[Dataset entries]
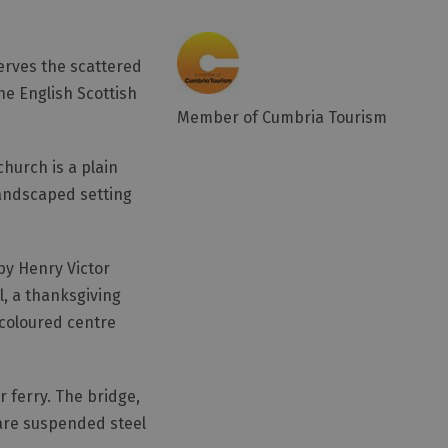
serves the scattered
he English Scottish
Member of Cumbria Tourism
church is a plain
landscaped setting
by Henry Victor
l, a thanksgiving
 coloured centre
r ferry. The bridge,
 are suspended steel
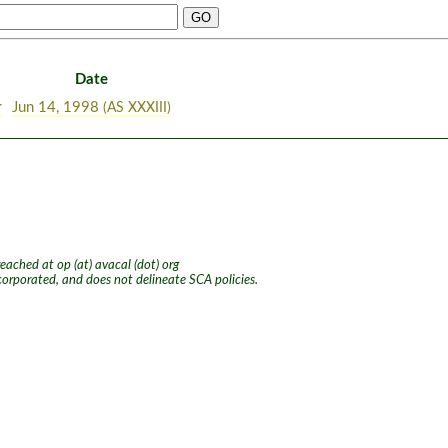
Date
r
Jun 14, 1998
(AS XXXIII)
ached at op (at) avacal (dot) org
ncorporated, and does not delineate SCA policies.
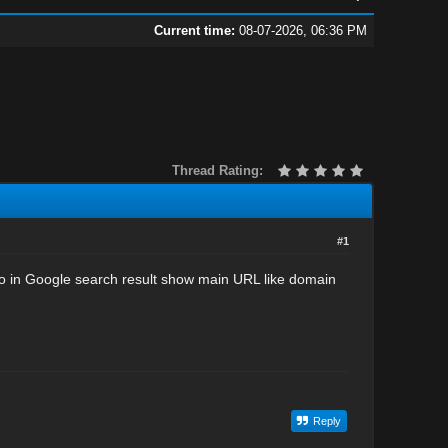
Current time:
08-07-2026, 06:36 PM
Thread Rating:
#1
go in Google search result show main URL like domain
Reply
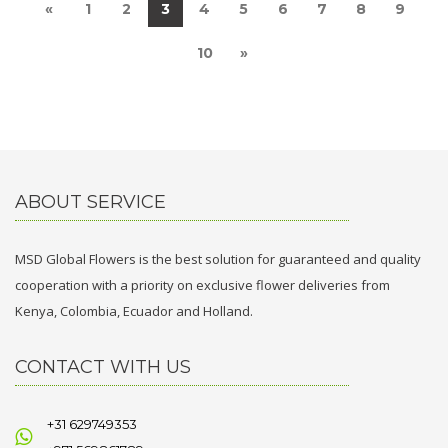
«
1
2
3
4
5
6
7
8
9
10
»
ABOUT SERVICE
MSD Global Flowers is the best solution for guaranteed and quality
cooperation with a priority on exclusive flower deliveries from
Kenya, Colombia, Ecuador and Holland.
CONTACT WITH US
+31 629749353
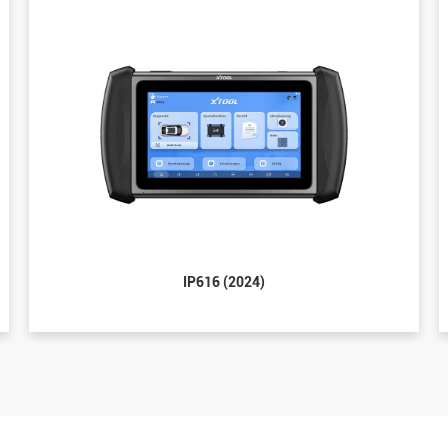
IP616 (2024)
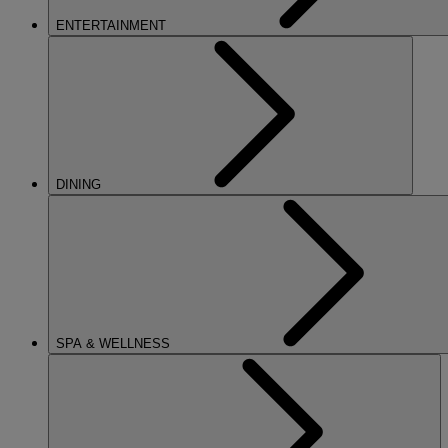
ENTERTAINMENT
DINING
SPA & WELLNESS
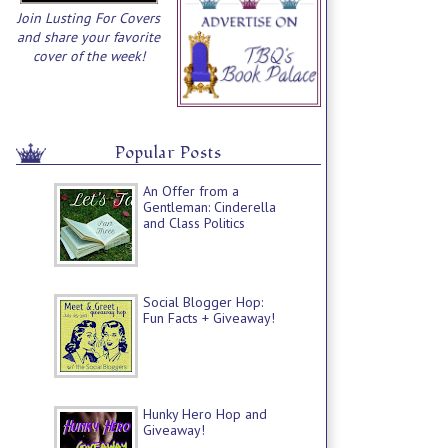
Join Lusting For Covers
and share your favorite
cover of the week!
Popular Posts
An Offer from a
Gentleman: Cinderella
and Class Politics
Social Blogger Hop:
Fun Facts + Giveaway!
Hunky Hero Hop and
Giveaway!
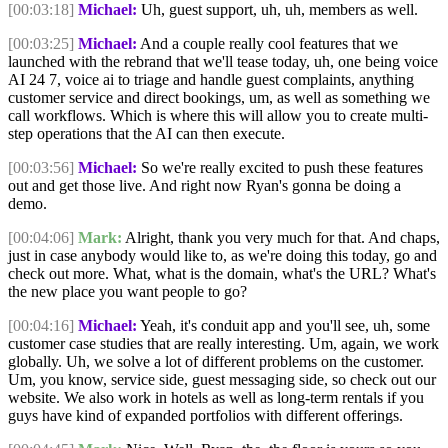
[00:03:18]
Michael:
Uh, guest support, uh, uh, members as well.
[00:03:25]
Michael:
And a couple really cool features that we
launched with the rebrand that we'll tease today, uh, one being voice
AI 24 7, voice ai to triage and handle guest complaints, anything
customer service and direct bookings, um, as well as something we
call workflows. Which is where this will allow you to create multi-
step operations that the AI can then execute.
[00:03:56]
Michael:
So we're really excited to push these features
out and get those live. And right now Ryan's gonna be doing a
demo.
[00:04:06]
Mark:
Alright, thank you very much for that. And chaps,
just in case anybody would like to, as we're doing this today, go and
check out more. What, what is the domain, what's the URL? What's
the new place you want people to go?
[00:04:16]
Michael:
Yeah, it's conduit app and you'll see, uh, some
customer case studies that are really interesting. Um, again, we work
globally. Uh, we solve a lot of different problems on the customer.
Um, you know, service side, guest messaging side, so check out our
website. We also work in hotels as well as long-term rentals if you
guys have kind of expanded portfolios with different offerings.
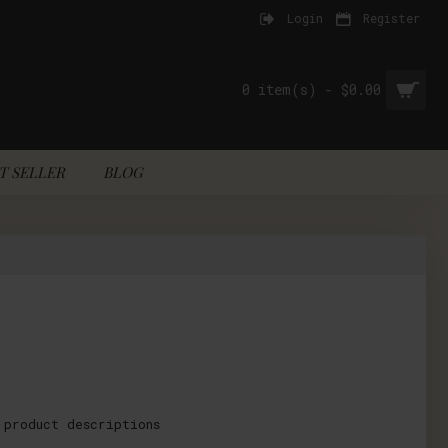
Login
Register
0 item(s) - $0.00
T SELLER
BLOG
 product descriptions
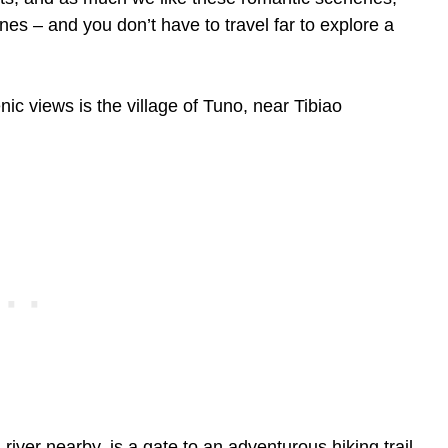
nes – and you don’t have to travel far to explore a
ic views is the village of Tuno, near Tibiao
 river nearby, is a gate to an adventurous hiking trail.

Task to carry out: Please print all the entries exactly as written, but drop the pictures.

Reply to the task:
serves the scattered
he English Scottish
Member of Cumbria Tourism
church is a plain
landscaped setting
by Henry Victor
l, a thanksgiving
 coloured centre
r ferry. The bridge,
 are suspended steel
Date
r
Jun 14, 1998
(AS XXXIII)
ached at op (at) avacal (dot) org
ncorporated, and does not delineate SCA policies.
Current time:
08-07-2026, 06:36 PM
Thread Rating:
#1
go in Google search result show main URL like domain
Reply
«
1
2
3
4
5
6
7
8
9
10
»
ABOUT SERVICE
MSD Global Flowers is the best solution for guaranteed and quality
cooperation with a priority on exclusive flower deliveries from
Kenya, Colombia, Ecuador and Holland.
CONTACT WITH US
+31 629749353
IP616 (2024)
ENTERTAINMENT
DINING
SPA & WELLNESS
Join Lusting For Covers
and share your favorite
cover of the week!
Popular Posts
An Offer from a
Gentleman: Cinderella
and Class Politics
Social Blogger Hop:
Fun Facts + Giveaway!
Hunky Hero Hop and
Giveaway!
[00:03:18]
Michael:
Uh, guest support, uh, uh, members as well.
[00:03:25]
Michael:
And a couple really cool features that we
launched with the rebrand that we'll tease today, uh, one being voice
AI 24 7, voice ai to triage and handle guest complaints, anything
customer service and direct bookings, um, as well as something we
call workflows. Which is where this will allow you to create multi-
step operations that the AI can then execute.
[00:03:56]
Michael:
So we're really excited to push these features
out and get those live. And right now Ryan's gonna be doing a
demo.
[00:04:06]
Mark:
Alright, thank you very much for that. And chaps,
just in case anybody would like to, as we're doing this today, go and
check out more. What, what is the domain, what's the URL? What's
the new place you want people to go?
[00:04:16]
Michael:
Yeah, it's conduit app and you'll see, uh, some
customer case studies that are really interesting. Um, again, we work
globally. Uh, we solve a lot of different problems on the customer.
Um, you know, service side, guest messaging side, so check out our
website. We also work in hotels as well as long-term rentals if you
guys have kind of expanded portfolios with different offerings.
Login
Register
0 item(s) - $0.00
T SELLER
BLOG
 product descriptions
nes – and you don’t have to travel far to explore a
ic views is the village of Tuno, near Tibiao
 river nearby, is a gate to an adventurous hiking trail.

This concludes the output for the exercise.